According to posts on Twitter, which is banned in China but equally can't be censored, recently recruited workers are demonstrating, angry that as an anti-Covid measure they haven't been kept separate from "old" workers who were already on site. The new workers, hired in a recent recruitment drive in which they were promised signing bonuses and higher-than-normal wages, also say the company hasn't lived up to its promises.
You have to sympathize with the workers. The dorms and campus, home to some 200,000 employees, currently look much like a prison, with barbed wire around the perimeter gates and patrols to spot people leaving. Workers are put through many different routines of testing, mealtimes, work shifts, and isolation should they fall sick. They're not free to come and go as they please, with the local authorities insisting anyone who leaves does so only through approved state-organized transport that takes them to quarantine if they exit the campus.
These short-term disruptions are affecting production, and make China less attractive as a production base. Of even greater impact long term are measures like the ban on the shipment of high-end chips and chip technology to China put in place by the Biden administration.
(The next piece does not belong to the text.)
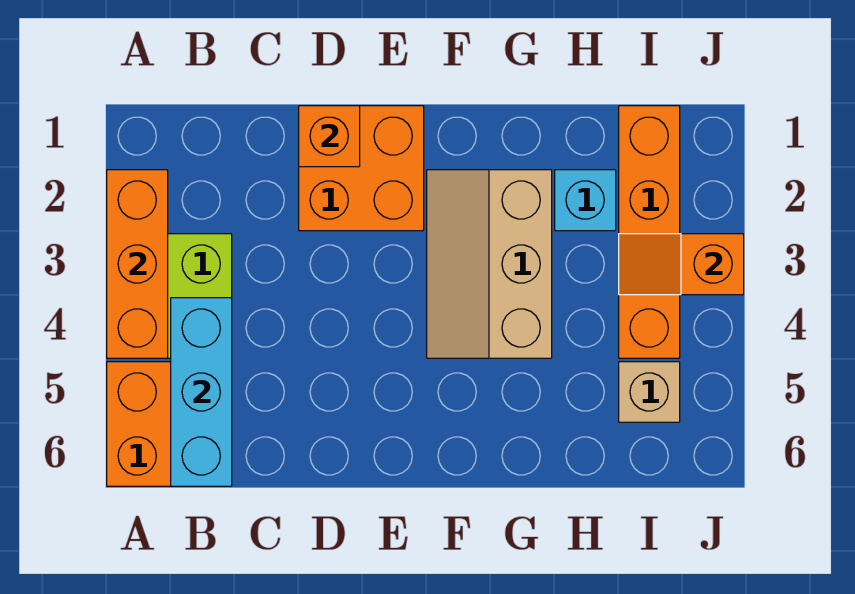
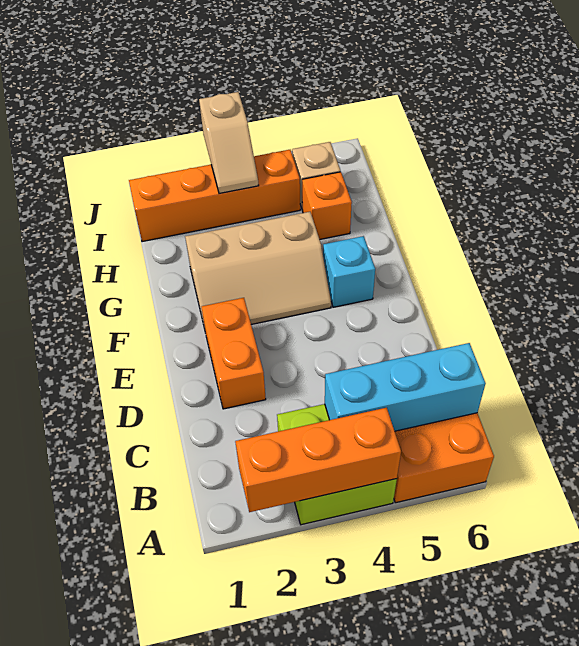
orange 2x2 brick [299,106,424,231] -> orange 1x2 brick [202,298,266,409]
orange 1x1 brick [299,106,360,167] -> orange 1x1 brick moved to [302,172,352,239]
cyan 1x1 brick [555,170,616,231] -> cyan 1x1 brick moved to [323,236,375,307]
orange 1x2 slope [619,234,744,295] -> tan 1x2 slope [199,92,259,194]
Such measures go way beyond any tariffs from the era of former president Donald Trump. Trump used tariffs as a bargaining chip, hoping to in fact drive greater trade with China at better terms. This greater trade would necessitate closer ties between China and the United States. The Biden ban on exporting chip technology cuts to the heart of the supply chain between China and the United States, forcing companies to diversify production away from China. It cleaves the China-U.S. tech supply chain apart.
U.S. imports from China are massive, at US$542 billion for 2021, but are stagnating. They comprised 22% of U.S. imports in 2018 but account for only 18% of U.S. imports now, the economics team at T.S. Lombard note. During that period, U.S. imports from the rest of the world rose 38% but were flat from China.
De-globalization will not happen uniformly, and will be "a lengthy and drawn-out process," Lombard's chief emerging-markets economist, Lawrence Brainard, says in a note to clients.
Apple (AAPL) has been making more than 90% of its products in China, with the Zhengzhou complex of Foxconn making more iPhones than anywhere else on earth. Lombard notes that Apple has 150 suppliers in China but is looking to ramp up alternatives outside the country, primarily in India and Vietnam. Apple had only 18 suppliers in those two countries five years ago, a figure that has risen to 37 now. By 2025, Apple may be making 25% of its products outside China, per a J.P. Morgan forecast. Its behavior is well-watched given Apple's high profile, but other manufacturers are going through the same process.
India and Vietnam are set to be the primary beneficiaries of de- and re-globalization, Lombard predicts. The process may actually simply result in a broader diversification in global trade. Southeast Asian nations in the form of Indonesia, The Philippines and Thailand also stand to gain.
The prime losers from re-globalization and production shifts are Taiwan, South Korea and of course China. Many Chinese companies are also hustling to diversify production abroad. Lombard has an overallocation to equities in India and Indonesia, and is underweight Taiwan and South Korea. It has also been negative on Chinese stocks, but the recent selloff after the 20th National Congress in October has seen it shift to a neutral stance.
Asian emerging markets should therefore provide fertile for equity investors in 2023. China bulls and buyers beware, with the long-term structural changes supporting the surrounding nations that stand to benefit as we see production shift.